__Your assignment__.
Reproduce the text of the entries below, beginning with the line that contains "ভোট। পূর্বের ভোটসহ" and continuing through the line that contains "Cosa intendi?". Leave the pictures out of your answer.
**** Task input ****
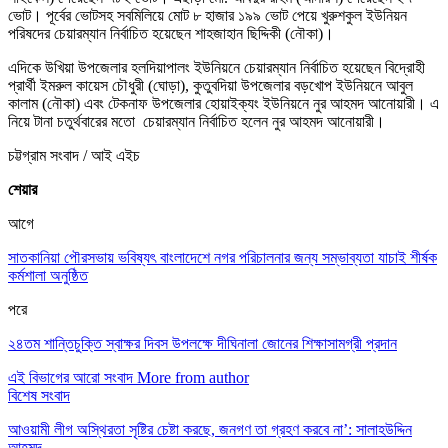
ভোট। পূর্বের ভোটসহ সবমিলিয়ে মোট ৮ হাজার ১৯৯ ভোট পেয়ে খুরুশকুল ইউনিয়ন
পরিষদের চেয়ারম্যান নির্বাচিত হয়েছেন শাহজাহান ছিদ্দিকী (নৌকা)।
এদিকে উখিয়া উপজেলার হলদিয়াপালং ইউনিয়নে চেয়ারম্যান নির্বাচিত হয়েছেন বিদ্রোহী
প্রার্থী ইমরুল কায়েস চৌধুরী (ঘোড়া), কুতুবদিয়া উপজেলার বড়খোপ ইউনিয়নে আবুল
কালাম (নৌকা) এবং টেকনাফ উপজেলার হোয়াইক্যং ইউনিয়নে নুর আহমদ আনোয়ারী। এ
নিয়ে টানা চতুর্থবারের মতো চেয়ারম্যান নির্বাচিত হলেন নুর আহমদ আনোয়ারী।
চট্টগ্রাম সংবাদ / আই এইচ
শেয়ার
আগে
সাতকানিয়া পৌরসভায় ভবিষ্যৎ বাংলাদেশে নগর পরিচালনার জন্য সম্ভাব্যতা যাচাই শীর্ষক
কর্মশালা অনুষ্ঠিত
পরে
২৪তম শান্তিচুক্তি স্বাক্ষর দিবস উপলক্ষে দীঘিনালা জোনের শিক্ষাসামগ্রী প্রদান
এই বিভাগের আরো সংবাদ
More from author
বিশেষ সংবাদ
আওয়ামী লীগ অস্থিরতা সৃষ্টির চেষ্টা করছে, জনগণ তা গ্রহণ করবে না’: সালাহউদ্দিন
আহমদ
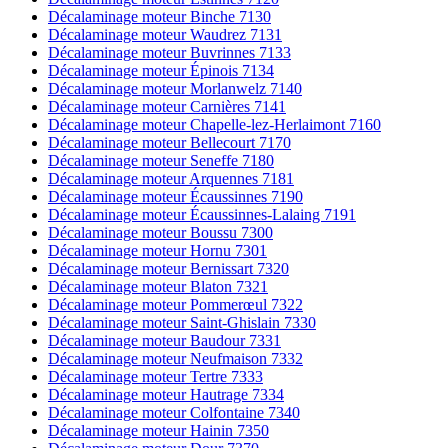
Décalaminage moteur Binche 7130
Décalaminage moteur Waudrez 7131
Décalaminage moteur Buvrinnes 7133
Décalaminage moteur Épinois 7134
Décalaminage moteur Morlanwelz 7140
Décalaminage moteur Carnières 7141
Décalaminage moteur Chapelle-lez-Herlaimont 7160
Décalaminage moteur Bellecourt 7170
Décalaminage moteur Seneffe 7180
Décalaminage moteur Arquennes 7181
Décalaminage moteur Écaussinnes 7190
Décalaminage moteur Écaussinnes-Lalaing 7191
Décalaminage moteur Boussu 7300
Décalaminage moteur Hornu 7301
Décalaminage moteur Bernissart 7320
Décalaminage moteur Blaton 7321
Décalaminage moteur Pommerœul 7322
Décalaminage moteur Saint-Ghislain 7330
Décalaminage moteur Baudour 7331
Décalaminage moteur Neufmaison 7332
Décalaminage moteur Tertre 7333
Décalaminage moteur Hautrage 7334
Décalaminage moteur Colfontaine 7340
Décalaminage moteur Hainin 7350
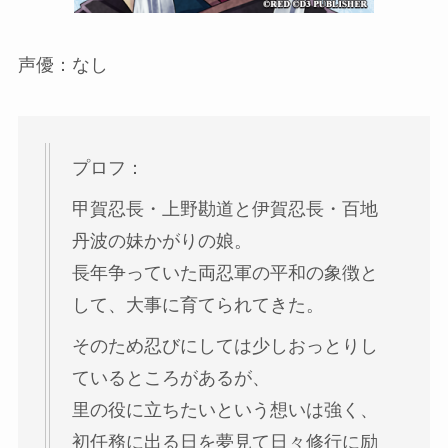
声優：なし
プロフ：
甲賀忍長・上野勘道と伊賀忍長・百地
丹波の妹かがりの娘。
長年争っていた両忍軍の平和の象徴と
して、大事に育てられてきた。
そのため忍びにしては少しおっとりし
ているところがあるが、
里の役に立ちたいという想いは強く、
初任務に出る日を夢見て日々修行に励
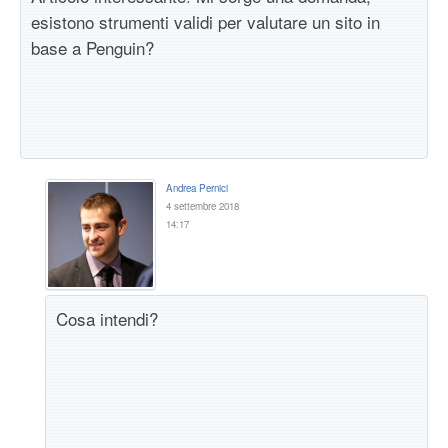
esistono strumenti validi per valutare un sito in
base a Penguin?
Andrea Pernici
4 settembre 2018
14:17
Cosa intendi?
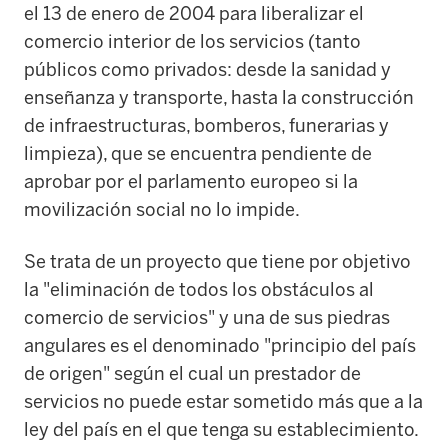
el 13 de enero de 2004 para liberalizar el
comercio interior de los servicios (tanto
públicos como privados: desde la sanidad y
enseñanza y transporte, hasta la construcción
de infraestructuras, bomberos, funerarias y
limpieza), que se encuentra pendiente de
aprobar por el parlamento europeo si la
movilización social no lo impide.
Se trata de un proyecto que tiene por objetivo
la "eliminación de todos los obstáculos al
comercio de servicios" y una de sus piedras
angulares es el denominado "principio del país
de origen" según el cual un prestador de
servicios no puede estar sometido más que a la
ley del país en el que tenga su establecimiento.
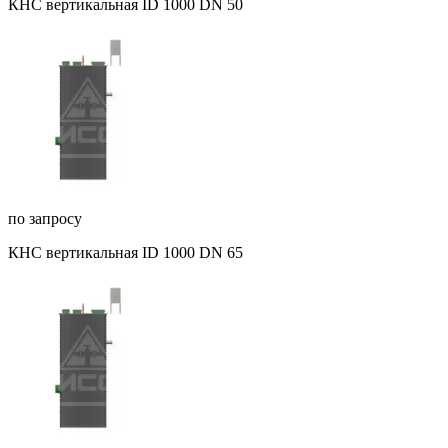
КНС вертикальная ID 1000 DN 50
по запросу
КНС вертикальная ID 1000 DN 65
****
**** Task input ****
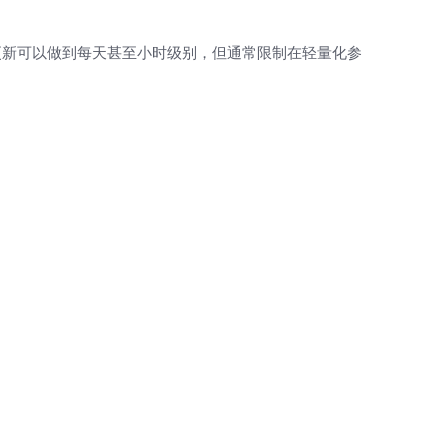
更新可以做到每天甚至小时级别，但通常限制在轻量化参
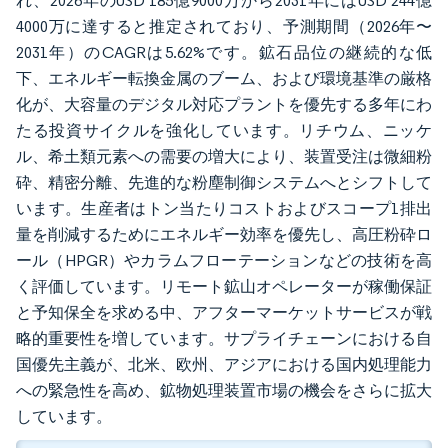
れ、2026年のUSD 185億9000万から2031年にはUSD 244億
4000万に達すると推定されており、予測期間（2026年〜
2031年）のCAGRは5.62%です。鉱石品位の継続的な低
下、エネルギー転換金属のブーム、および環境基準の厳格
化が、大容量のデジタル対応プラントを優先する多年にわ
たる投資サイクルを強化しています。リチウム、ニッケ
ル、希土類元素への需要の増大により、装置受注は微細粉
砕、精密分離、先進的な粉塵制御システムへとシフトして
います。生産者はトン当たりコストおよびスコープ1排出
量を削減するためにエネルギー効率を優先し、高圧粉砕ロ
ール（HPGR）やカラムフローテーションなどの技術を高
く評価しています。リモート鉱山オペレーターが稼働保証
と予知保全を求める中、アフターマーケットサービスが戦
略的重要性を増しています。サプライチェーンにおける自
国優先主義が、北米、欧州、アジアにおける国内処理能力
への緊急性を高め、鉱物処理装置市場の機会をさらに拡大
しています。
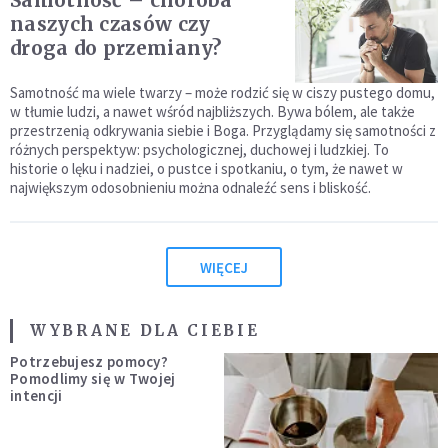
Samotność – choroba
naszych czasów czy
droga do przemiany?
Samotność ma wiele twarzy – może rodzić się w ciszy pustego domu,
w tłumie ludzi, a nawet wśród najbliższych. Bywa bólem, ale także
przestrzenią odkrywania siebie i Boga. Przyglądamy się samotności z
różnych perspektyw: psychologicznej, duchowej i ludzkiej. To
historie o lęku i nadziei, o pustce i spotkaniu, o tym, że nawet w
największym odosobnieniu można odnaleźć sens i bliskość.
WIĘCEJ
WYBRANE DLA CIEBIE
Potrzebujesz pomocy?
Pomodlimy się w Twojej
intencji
****
**** Task input ****
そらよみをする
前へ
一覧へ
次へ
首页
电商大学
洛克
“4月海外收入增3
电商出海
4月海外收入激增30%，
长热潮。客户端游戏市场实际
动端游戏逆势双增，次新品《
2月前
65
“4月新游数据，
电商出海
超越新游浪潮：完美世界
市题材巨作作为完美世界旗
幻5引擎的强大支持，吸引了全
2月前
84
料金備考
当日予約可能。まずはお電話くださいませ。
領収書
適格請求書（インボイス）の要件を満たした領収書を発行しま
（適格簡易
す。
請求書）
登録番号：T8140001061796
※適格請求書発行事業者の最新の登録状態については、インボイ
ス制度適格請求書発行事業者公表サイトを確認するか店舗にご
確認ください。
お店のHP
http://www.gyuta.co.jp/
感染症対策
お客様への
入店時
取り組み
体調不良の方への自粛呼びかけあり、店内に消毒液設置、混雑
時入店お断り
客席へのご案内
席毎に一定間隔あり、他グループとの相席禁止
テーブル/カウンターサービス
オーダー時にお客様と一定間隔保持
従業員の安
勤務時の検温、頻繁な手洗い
****
__Your solution__.
ভোট। পূর্বের ভোটসহ সবমিলিয়ে মোট ৮ হাজার ১৯৯ ভোট পেয়ে খুরুশকুল ইউনিয়ন
পরিষদের চেয়ারম্যান নির্বাচিত হয়েছেন শাহজাহান ছিদ্দিকী (নৌকা)।
এদিকে উখিয়া উপজেলার হলদিয়াপালং ইউনিয়নে চেয়ারম্যান নির্বাচিত হয়েছেন বিদ্রোহী
প্রার্থী ইমরুল কায়েস চৌধুরী (ঘোড়া), কুতুবদিয়া উপজেলার বড়খোপ ইউনিয়নে আবুল
কালাম (নৌকা) এবং টেকনাফ উপজেলার হোয়াইক্যং ইউনিয়নে নুর আহমদ আনোয়ারী। এ
নিয়ে টানা চতুর্থবারের মতো চেয়ারম্যান নির্বাচিত হলেন নুর আহমদ আনোয়ারী।
চট্টগ্রাম সংবাদ / আই এইচ
শেয়ার
আগে
সাতকানিয়া পৌরসভায় ভবিষ্যৎ বাংলাদেশে নগর পরিচালনার জন্য সম্ভাব্যতা যাচাই শীর্ষক
কর্মশালা অনুষ্ঠিত
পরে
২৪তম শান্তিচুক্তি স্বাক্ষর দিবস উপলক্ষে দীঘিনালা জোনের শিক্ষাসামগ্রী প্রদান
এই বিভাগের আরো সংবাদ
More from author
বিশেষ সংবাদ
আওয়ামী লীগ অস্থিরতা সৃষ্টির চেষ্টা করছে, জনগণ তা গ্রহণ করবে না’: সালাহউদ্দিন
আহমদ
Décalaminage moteur Binche 7130
Décalaminage moteur Waudrez 7131
Décalaminage moteur Buvrinnes 7133
Décalaminage moteur Épinois 7134
Décalaminage moteur Morlanwelz 7140
Décalaminage moteur Carnières 7141
Décalaminage moteur Chapelle-lez-Herlaimont 7160
Décalaminage moteur Bellecourt 7170
Décalaminage moteur Seneffe 7180
Décalaminage moteur Arquennes 7181
Décalaminage moteur Écaussinnes 7190
Décalaminage moteur Écaussinnes-Lalaing 7191
Décalaminage moteur Boussu 7300
Décalaminage moteur Hornu 7301
Décalaminage moteur Bernissart 7320
Décalaminage moteur Blaton 7321
Décalaminage moteur Pommerœul 7322
Décalaminage moteur Saint-Ghislain 7330
Décalaminage moteur Baudour 7331
Décalaminage moteur Neufmaison 7332
Décalaminage moteur Tertre 7333
Décalaminage moteur Hautrage 7334
Décalaminage moteur Colfontaine 7340
Décalaminage moteur Hainin 7350
声優：なし
プロフ：
甲賀忍長・上野勘道と伊賀忍長・百地
丹波の妹かがりの娘。
長年争っていた両忍軍の平和の象徴と
して、大事に育てられてきた。
そのため忍びにしては少しおっとりし
ているところがあるが、
里の役に立ちたいという想いは強く、
初任務に出る日を夢見て日々修行に励
esistono strumenti validi per valutare un sito in
base a Penguin?
Andrea Pernici
4 settembre 2018
14:17
Cosa intendi?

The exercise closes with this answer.